James Thomas Molloy (June 3, 1936 – July 19, 2011) was elected Doorkeeper of the House of Representatives during the 93rd Congress in 1974 and served through the 103rd Congress. As Doorkeeper, he introduced six Presidents, several heads of state and other dignitaries in joint sessions and other congressional events. Molloy was the last Doorkeeper of the House of Representatives.

==Biography==

===Early life===
James T. Molloy was born in South Buffalo, Buffalo, New York in 1936 to Matthew Molloy and Catherine Hayden Molloy. Educated in Buffalo, New York in Catholic schools, he worked in the grain elevators of Buffalo's waterfront and fought fires as a member of the city fire department. He worked his own way through Canisius College, becoming a member of the AFL–CIO, the International Brotherhood of Longshoremen, and the International Association of Fire Fighters.

===Career===
Molloy worked as a schoolteacher in the New York cities of Buffalo and Lackawanna, and at the age of 27, became the youngest Democrat to serve as Party Zone Chairman in the State of New York. He went to Washington, D.C. in 1968 at the invitation of New York Congressman John Rooney to work in the House Finance Office. During his years of work in that office, he oversaw the growth of legislative appropriations for the House from $75 million to $126 million. He was elected Doorkeeper of the House in 1974, and remained at that post through the 103rd Congress, serving as a primary aide to Speakers Carl Albert, Tip O'Neill, Jim Wright, and Tom Foley. He was the last of 30 people to hold the position of Doorkeeper from its establishment in 1789 to its elimination in 1994. In this capacity, he introduced Presidents and heads of state to Congress, and coordinated 71 joint sessions and many other events within the House chamber.

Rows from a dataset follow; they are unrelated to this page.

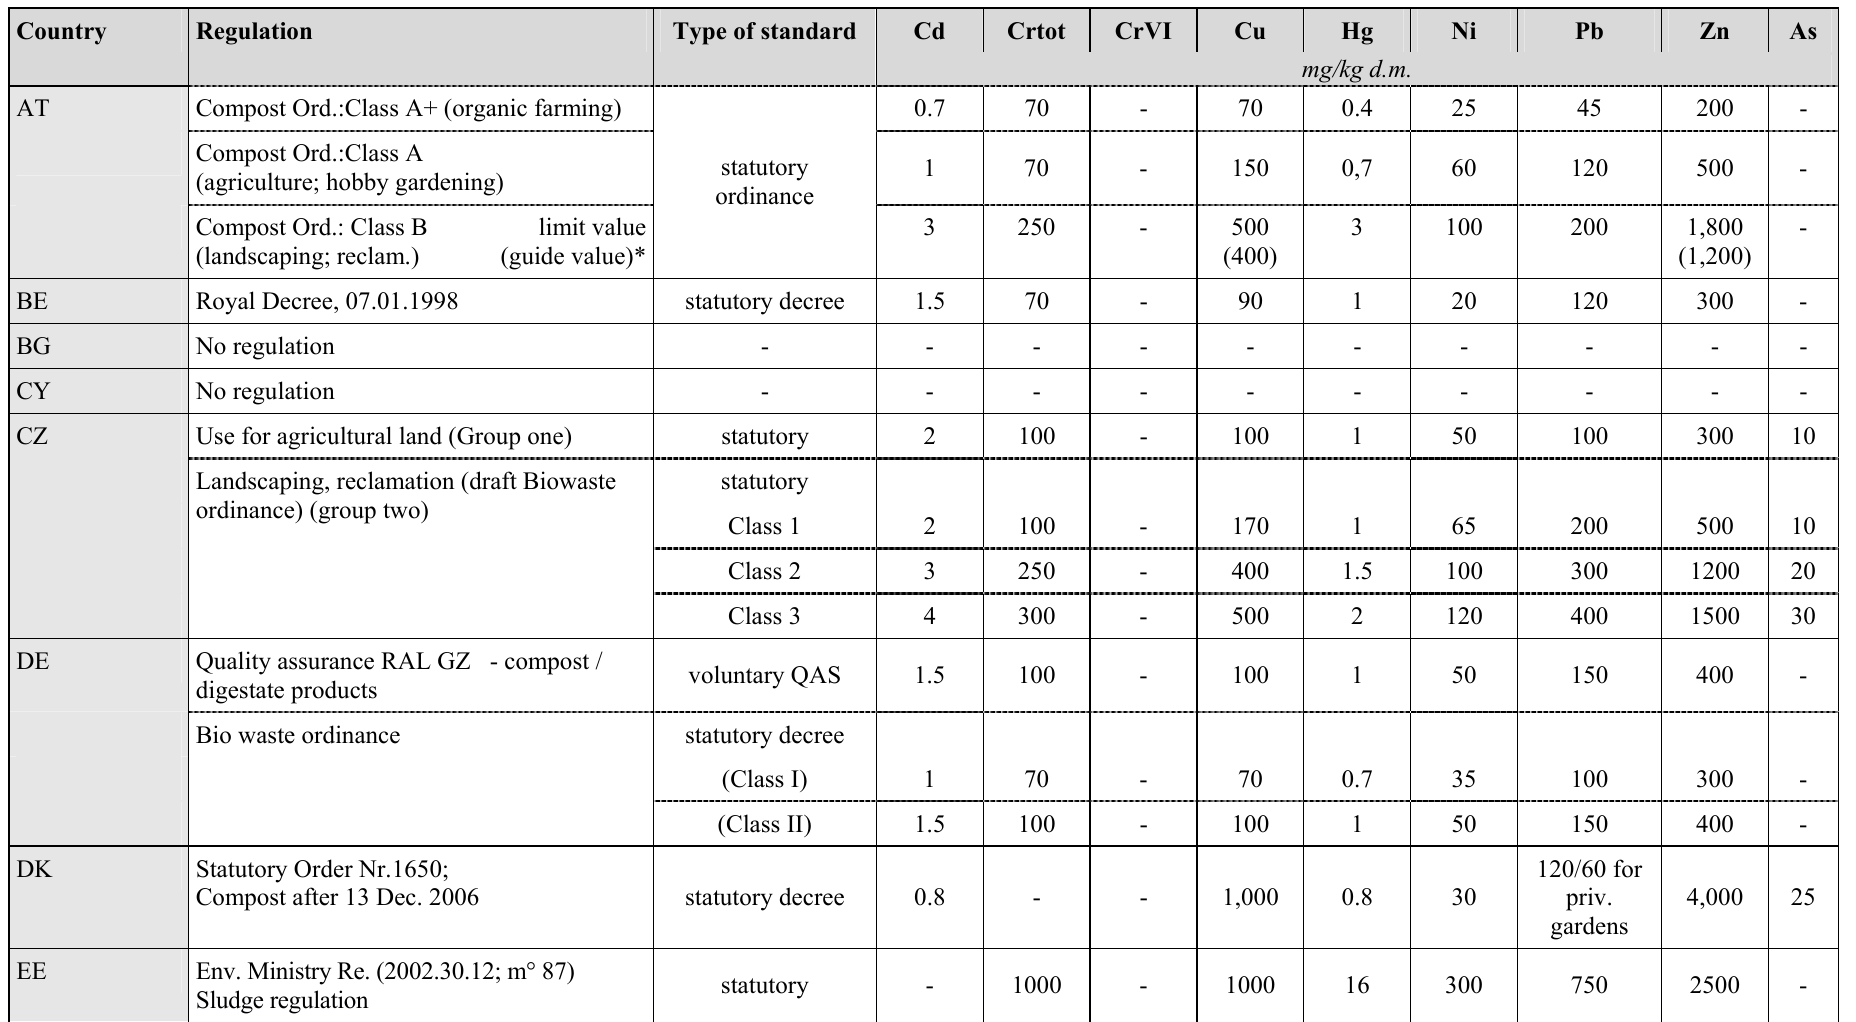
Table 15: Heavy metal limits in European compost standards Regulation Type of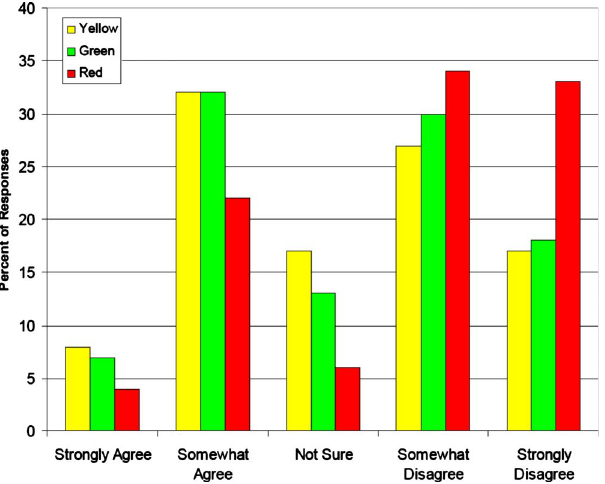
FIG. 4. (cid:1) Color (cid:2) Example Item—distribution of student re- sponses to the statement: It is awkward to ask the professor ques- tions in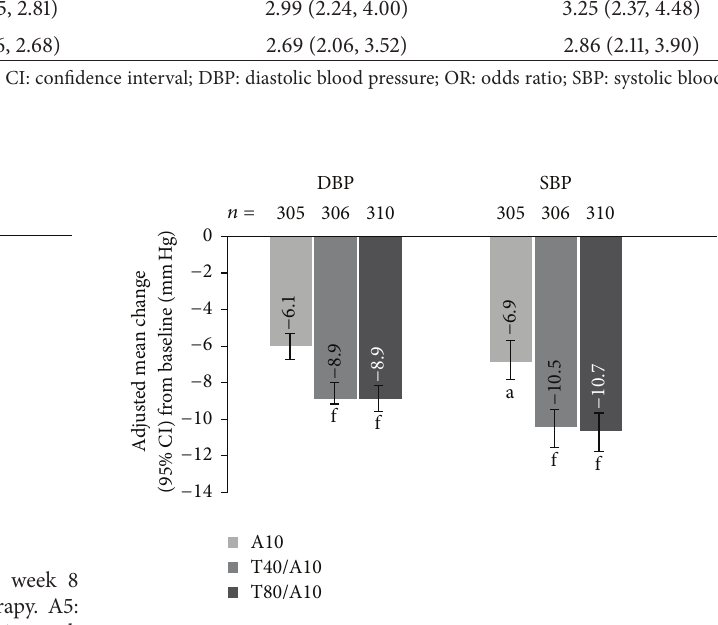
monotherapy and 54.4% of those uptitrated to A10 compared with 68.9% of patients switched to T40/A5 and 69.7%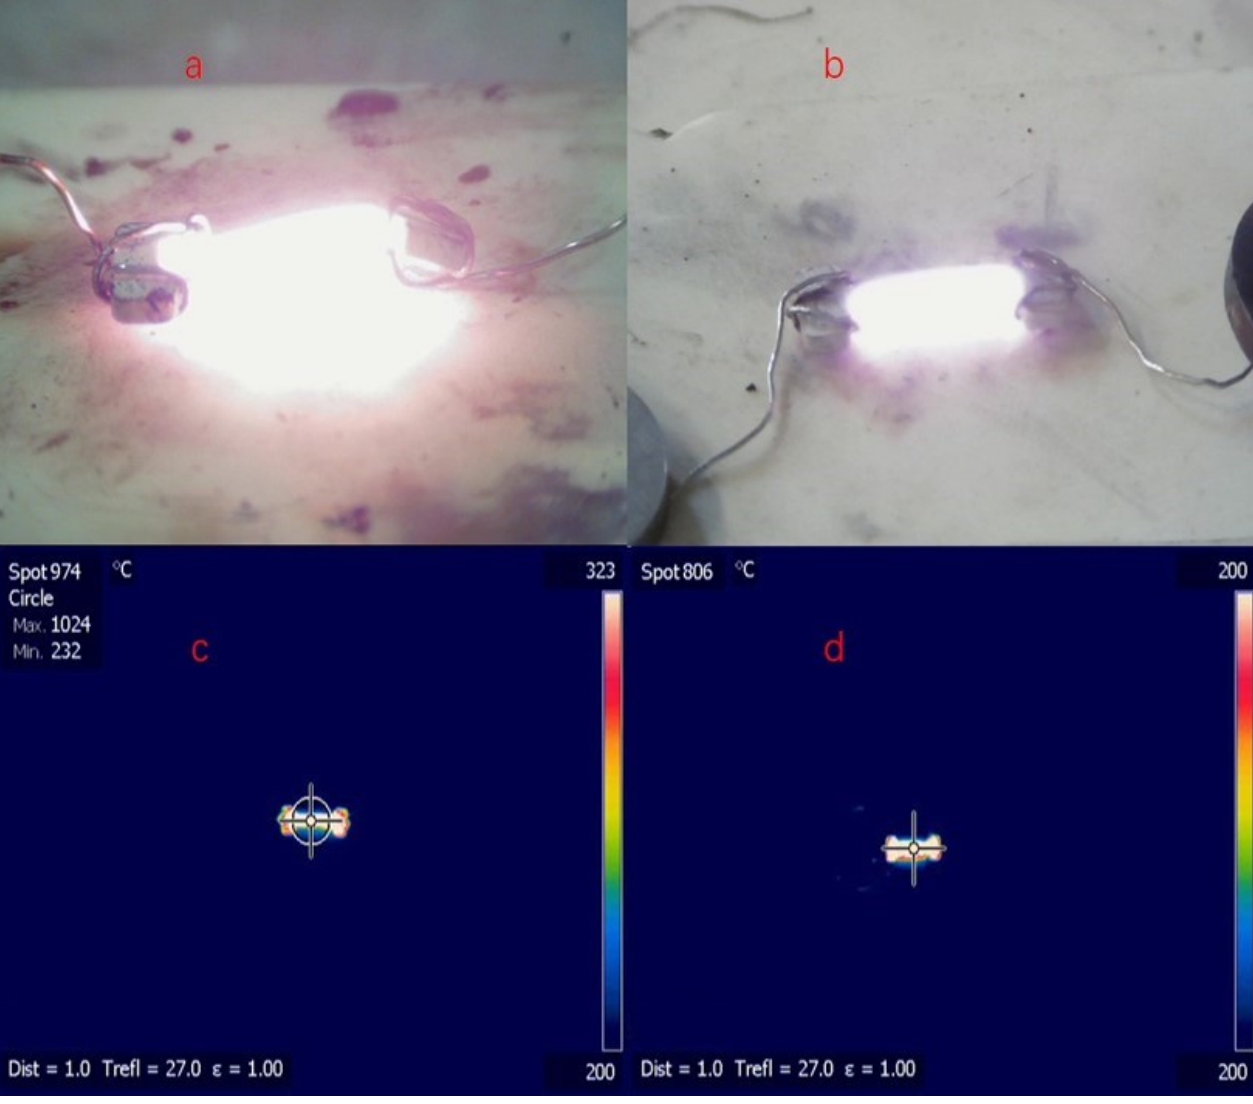
Figure 2. Digital camera: ( a ) 0.3Li, AC, 0.8-A maximum current; ( b ) 0.3Li, DC, 1-A maximum current; thermal infrared imager: ( c ) 0.3Li, AC, 0.8-A maximum current; ( d ) 0.3Li, DC, 1-A maximum current.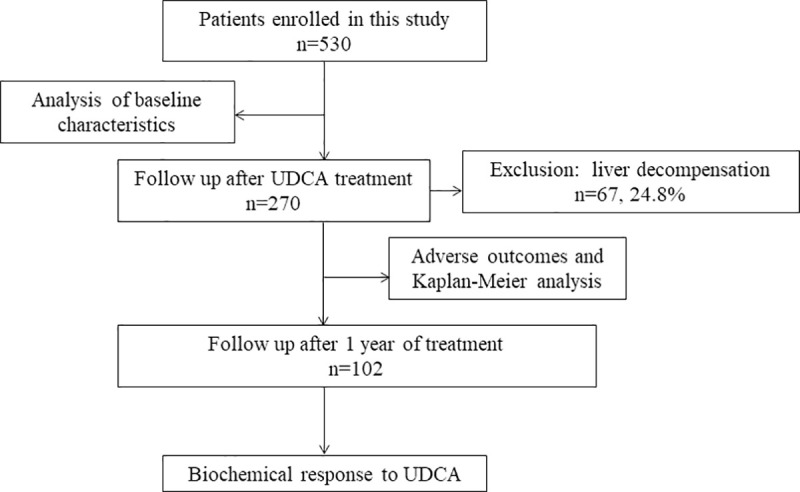
Patient flow chart.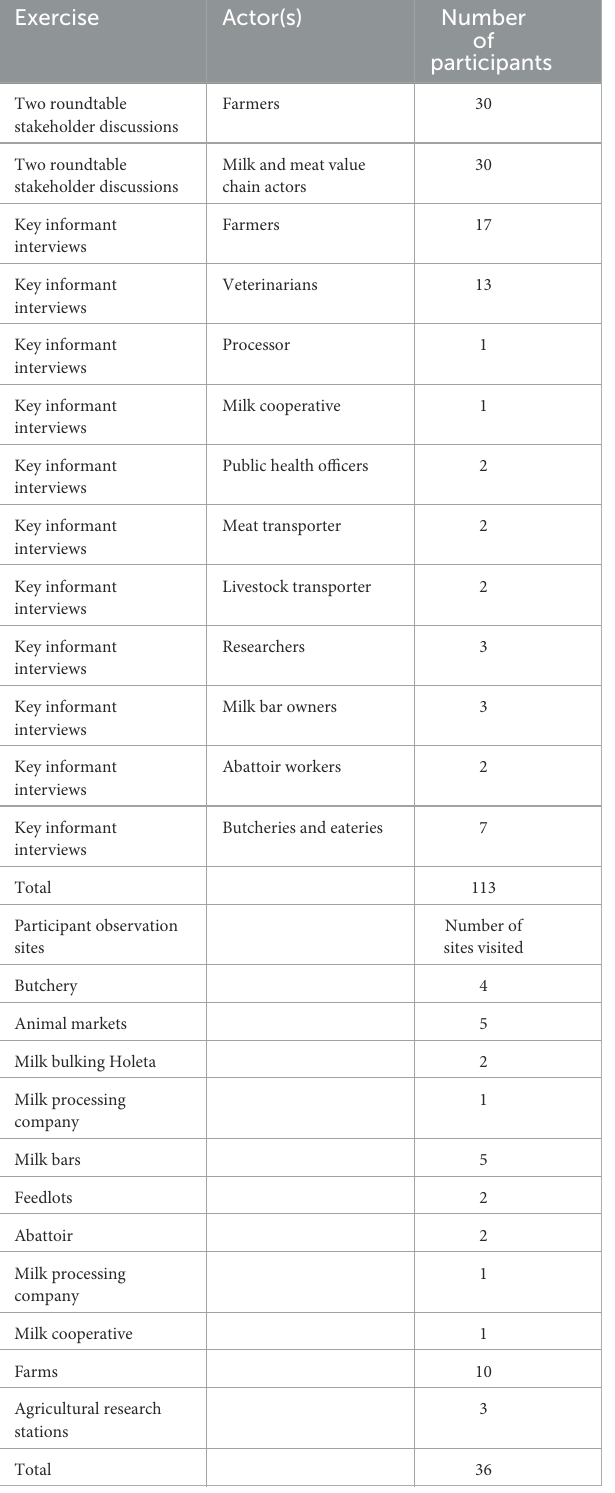
TABLE 1 Summary of research participants.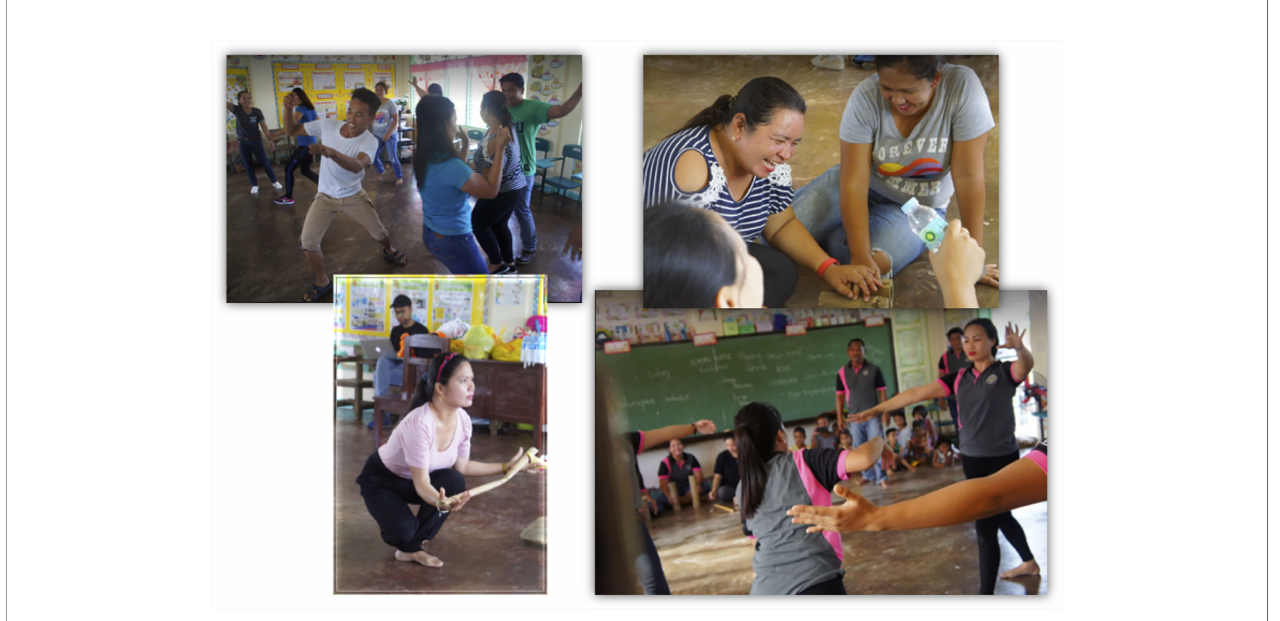
FIGURE 5 | Photos of a community-based theater session (Photos by Dennis Gupa,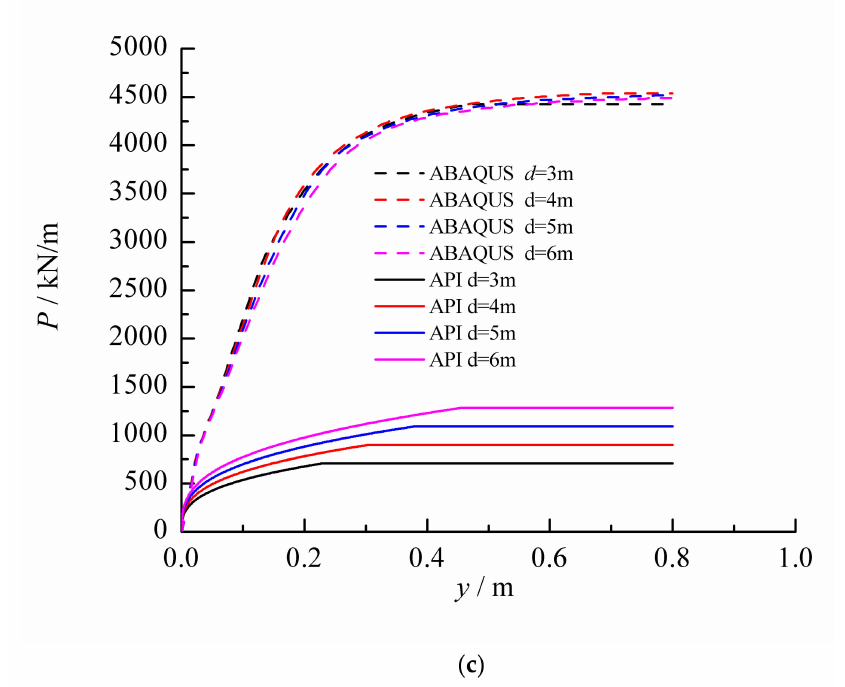
Figure 15. p - y curve at different depths. ( a ) Depth of 2.25 m. ( b ) Depth of 3.75 m. ( c ) Depth of 5.25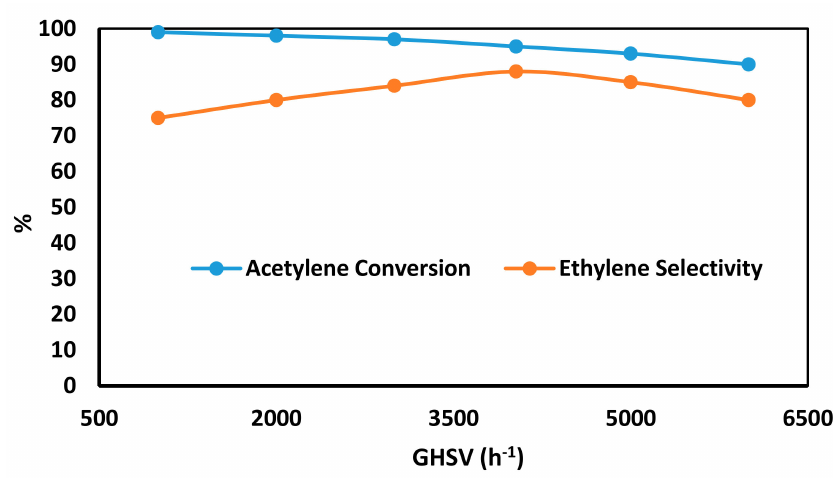
Figure 11. Effects of gas hour space velocity (GHSV) on acetylene conversion and ethylene selectivity at T = 55 ◦ C, R = 3, and p = 20 bar over 0.08%Pd0.29%Ir/H-Beta(i) catalyst.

Terms served as the Doorkeeper of the House
| Term | Years | Start date |
|---|---|---|
| 93rd | 1973–1975 | 3 January 1973 |
| 94th | 1975–1977 | 14 January 1975 |
| 95th | 1977–1979 | 4 January 1977 |
| 96th | 1979–1981 | 15 January 1979 |
| 97th | 1981–1983 | 5 January 1981 |
| 98th | 1983–1985 | 3 January 1983 |
| 99th | 1985–1987 | 3 January 1985 |
| 100th | 1987–1989 | 6 January 1987 |
| 101st | 1989–1991 | 3 January 1989 |
| 102nd | 1991–1993 | 3 January 1991 |
| 103rd | 1993–1995 | 5 January 1993 |

==Legacy==
Molloy continued to serve as Chairman of the Board of the Wright Patman Congressional Credit Union, a position he held for 30 years. Molloy was the recipient of numerous honors for his life's work in public service. He received the Outstanding Citizen Award from the New York State AFL–CIO, the President's Award from the New York State Federation of Police, and the United States Senate Youth Alumni Association Outstanding Service Award. He received an honorary Doctor of Laws from his alma mater, Canisius College, as well as the Sid Yudain Congressional Staffer of the Year Award from Roll Call.

==Death==
Molloy died of complications of diabetes in Rochester, New York on July 19, 2011, aged 75.